His political advisers experienced great difficulty in their business dealings with the Emperor William during the war, as he was generally at Headquarters and seldom in Berlin. The Emperor Charles’s absence from Vienna was also at times most inconvenient.
In the summer of 1917, for instance, he was at Reichenau, which necessitated a two hours’ motor drive; I had to go there twice or three times a week, thus losing five or six hours which had to be made good by prolonged night work. On no account would he come to Vienna, in spite of the efforts made by his advisers to persuade him to do so. From certain remarks the Emperor let fall I gathered that the reason of this persistent refusal was anxiety concerning the health of the children. He himself was so entirely free from pretensions that it cannot have been a question of his own comfort that prevented his coming.
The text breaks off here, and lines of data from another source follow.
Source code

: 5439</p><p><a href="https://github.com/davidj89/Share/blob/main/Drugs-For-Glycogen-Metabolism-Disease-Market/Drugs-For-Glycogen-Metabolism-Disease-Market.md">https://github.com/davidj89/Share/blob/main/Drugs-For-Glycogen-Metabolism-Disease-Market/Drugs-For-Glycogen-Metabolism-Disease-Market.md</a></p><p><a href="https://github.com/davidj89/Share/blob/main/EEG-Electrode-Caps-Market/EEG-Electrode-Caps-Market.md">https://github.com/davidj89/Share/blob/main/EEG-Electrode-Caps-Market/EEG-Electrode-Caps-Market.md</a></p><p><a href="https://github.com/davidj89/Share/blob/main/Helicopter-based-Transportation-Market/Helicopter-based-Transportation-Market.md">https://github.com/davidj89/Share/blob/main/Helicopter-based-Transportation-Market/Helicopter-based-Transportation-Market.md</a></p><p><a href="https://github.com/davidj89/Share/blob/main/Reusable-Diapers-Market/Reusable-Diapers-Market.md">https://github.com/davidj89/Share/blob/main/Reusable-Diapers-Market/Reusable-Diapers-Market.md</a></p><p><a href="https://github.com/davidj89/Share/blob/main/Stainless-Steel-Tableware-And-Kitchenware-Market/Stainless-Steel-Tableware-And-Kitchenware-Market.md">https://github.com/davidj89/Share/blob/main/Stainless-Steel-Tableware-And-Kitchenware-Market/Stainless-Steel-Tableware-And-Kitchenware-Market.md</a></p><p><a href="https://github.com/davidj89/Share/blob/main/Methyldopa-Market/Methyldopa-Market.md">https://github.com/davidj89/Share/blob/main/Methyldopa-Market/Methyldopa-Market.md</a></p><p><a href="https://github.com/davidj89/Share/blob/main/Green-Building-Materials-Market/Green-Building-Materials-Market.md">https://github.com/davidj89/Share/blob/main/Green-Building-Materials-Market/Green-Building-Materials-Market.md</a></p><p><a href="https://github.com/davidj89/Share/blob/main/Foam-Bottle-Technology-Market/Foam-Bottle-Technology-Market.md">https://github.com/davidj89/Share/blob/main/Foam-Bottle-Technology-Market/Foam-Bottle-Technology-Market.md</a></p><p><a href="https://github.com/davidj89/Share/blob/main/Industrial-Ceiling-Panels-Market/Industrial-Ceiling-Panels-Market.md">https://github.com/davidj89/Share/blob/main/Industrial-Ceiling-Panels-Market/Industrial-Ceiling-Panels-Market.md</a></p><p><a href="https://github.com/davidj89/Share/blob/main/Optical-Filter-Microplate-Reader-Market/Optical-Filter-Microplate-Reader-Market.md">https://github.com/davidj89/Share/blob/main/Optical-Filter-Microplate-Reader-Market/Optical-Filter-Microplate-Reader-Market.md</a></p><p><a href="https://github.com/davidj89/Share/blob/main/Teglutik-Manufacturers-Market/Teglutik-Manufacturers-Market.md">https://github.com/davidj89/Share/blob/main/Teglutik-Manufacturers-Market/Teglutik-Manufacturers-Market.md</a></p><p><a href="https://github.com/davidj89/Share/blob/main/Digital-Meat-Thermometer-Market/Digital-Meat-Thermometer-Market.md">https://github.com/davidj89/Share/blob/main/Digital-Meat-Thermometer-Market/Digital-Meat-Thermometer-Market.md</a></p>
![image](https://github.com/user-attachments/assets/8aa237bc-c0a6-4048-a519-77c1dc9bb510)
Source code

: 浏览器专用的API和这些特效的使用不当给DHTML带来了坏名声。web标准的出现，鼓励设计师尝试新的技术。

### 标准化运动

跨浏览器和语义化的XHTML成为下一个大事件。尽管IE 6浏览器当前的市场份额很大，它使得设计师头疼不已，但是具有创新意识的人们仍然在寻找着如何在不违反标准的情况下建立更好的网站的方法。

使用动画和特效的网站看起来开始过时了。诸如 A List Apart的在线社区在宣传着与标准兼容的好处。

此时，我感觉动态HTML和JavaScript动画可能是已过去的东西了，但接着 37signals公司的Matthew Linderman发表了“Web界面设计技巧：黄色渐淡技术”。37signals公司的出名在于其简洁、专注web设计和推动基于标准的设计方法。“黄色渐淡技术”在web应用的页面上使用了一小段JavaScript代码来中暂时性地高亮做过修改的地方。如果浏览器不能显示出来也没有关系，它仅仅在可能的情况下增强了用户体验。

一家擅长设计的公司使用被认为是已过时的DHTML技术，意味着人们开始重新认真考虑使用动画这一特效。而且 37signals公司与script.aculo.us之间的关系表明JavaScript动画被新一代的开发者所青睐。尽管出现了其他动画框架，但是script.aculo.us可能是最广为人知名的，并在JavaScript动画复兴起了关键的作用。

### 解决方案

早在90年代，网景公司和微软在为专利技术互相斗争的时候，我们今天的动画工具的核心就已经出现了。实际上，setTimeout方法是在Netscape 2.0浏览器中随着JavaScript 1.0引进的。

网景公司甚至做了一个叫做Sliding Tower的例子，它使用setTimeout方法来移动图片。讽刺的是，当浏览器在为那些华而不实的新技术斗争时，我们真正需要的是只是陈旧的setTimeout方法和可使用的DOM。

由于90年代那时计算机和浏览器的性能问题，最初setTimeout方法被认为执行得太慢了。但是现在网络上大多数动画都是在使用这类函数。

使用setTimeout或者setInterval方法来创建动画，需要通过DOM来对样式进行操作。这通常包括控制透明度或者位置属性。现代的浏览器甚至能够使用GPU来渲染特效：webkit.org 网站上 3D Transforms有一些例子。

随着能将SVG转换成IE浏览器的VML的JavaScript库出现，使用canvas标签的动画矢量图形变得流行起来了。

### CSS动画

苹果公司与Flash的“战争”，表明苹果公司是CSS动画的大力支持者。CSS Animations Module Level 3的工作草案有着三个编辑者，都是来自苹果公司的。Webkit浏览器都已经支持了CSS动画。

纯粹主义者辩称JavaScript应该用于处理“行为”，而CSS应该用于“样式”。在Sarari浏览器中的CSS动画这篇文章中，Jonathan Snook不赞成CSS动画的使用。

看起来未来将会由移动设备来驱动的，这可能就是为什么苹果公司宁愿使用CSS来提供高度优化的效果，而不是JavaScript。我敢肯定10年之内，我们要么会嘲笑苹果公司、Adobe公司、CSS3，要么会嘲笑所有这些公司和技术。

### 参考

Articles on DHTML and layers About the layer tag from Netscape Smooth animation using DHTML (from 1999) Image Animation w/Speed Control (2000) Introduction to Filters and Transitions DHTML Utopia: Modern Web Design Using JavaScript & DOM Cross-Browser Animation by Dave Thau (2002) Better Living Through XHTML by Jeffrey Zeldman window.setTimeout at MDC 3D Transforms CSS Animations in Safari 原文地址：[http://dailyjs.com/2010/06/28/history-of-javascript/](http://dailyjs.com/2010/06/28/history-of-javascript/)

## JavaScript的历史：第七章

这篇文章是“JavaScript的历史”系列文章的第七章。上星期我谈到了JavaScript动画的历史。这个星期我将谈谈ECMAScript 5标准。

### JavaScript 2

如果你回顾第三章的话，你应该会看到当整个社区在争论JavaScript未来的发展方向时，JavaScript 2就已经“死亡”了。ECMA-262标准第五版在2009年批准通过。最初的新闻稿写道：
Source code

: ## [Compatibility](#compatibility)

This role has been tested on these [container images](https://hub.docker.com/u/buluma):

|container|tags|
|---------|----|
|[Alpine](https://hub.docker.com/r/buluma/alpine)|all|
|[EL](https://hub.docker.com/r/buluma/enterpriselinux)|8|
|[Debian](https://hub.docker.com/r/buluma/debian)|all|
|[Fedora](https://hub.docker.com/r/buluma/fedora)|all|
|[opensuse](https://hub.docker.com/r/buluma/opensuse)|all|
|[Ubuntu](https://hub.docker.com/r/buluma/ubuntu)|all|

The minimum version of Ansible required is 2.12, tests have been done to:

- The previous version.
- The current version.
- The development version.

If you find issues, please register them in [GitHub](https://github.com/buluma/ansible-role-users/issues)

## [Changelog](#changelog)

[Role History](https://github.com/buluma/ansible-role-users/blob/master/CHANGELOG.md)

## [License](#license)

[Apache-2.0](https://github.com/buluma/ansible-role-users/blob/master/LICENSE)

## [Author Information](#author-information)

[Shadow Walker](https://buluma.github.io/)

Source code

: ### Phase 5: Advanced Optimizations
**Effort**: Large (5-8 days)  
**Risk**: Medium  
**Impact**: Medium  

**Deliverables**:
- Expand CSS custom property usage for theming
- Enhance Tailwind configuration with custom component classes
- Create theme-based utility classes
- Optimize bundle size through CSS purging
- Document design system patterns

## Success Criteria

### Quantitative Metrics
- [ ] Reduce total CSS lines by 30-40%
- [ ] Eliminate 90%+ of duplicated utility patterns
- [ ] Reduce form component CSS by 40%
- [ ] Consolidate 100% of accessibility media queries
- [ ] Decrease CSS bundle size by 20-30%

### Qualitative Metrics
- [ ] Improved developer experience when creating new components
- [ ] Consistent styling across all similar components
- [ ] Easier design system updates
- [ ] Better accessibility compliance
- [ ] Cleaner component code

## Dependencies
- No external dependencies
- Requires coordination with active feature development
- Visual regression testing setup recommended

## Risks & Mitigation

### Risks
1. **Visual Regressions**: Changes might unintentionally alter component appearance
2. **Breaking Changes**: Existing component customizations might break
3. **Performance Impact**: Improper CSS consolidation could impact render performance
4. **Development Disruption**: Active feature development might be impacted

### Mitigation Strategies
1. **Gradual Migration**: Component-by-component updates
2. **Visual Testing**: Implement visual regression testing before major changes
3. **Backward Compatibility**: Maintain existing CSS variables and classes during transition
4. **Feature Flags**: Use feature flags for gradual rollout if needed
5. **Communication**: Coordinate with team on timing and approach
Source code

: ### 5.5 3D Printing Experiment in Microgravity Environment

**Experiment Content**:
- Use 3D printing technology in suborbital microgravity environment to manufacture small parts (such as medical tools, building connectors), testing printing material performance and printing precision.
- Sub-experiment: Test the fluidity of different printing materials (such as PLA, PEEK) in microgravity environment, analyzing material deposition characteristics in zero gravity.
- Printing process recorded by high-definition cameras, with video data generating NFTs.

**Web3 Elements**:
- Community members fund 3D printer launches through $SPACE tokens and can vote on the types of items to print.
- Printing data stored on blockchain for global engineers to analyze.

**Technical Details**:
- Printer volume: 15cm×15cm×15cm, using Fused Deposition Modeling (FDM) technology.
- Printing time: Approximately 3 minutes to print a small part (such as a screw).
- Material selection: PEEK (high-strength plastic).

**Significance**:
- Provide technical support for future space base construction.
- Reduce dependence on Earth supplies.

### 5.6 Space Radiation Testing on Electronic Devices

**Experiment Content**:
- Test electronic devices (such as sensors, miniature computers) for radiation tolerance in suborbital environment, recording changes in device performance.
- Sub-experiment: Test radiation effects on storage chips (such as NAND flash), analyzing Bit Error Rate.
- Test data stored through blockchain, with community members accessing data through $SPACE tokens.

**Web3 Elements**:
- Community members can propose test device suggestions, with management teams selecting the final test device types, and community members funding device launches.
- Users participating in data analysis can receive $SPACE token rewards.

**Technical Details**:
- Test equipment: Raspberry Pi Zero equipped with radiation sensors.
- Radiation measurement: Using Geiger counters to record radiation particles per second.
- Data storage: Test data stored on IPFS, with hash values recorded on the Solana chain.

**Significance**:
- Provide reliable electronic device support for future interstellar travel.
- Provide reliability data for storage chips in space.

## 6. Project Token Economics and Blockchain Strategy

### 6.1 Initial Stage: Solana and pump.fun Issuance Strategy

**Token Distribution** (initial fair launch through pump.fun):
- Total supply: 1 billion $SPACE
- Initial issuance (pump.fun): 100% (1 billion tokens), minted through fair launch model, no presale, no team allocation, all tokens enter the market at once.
The Emperor’s desire to restore the Archduke Joseph Ferdinand to a post of command was for me a source of much unpleasantness. The Archduke is said to have been to blame for the Luck failure. I cannot judge whether wrongly—as the Emperor maintained—or rightly; but the fact remains that the public no longer had confidence in him. Quite accidentally I learnt that his reinstatement was imminent. As a matter of fact, this purely military proceeding in no way concerned me, but I had to reckon with the feeling of the populace, who were in no mood for further burdens, and also with the fact that, since Conrad had gone, none of those in the Emperor’s entourage showed the slightest disposition to acquaint him with the truth. The only general who, to my personal knowledge, was in the habit of speaking frankly to the Emperor, was Alvis Schonburg, and he was at this time somewhere on the Italian front. I therefore told the Emperor that the reinstatement was an impossibility, giving as my reason the fact that the Archduke had forfeited the confidence of the country, and that no mother could be expected to give up her son to serve under a general whom everyone held to be guilty of the Luck catastrophe. The Emperor insisted that this view was unjust, and that the Archduke was not culpable. I replied that, even so, the Archduke would have to submit. Everyone had lost confidence in him, and the most strenuous exertions of the people could neither be expected nor obtained if the command were handed to generals who were unanimously regarded as unworthy of the confidence placed in them.
My efforts were vain.
I then adopted another course. I sent an official from the Department of Foreign Affairs to the Archduke with the request that he would resign voluntarily.
It must be admitted that Joseph Ferdinand took both a loyal and a dignified attitude, as he himself notified the Emperor that he would relinquish his command at the front. A short correspondence followed between the Archduke and myself, which on his side was couched in an indignant and not over-polite tone; this, however, I did not take amiss, as my interference had been successful in preventing his resuming the command.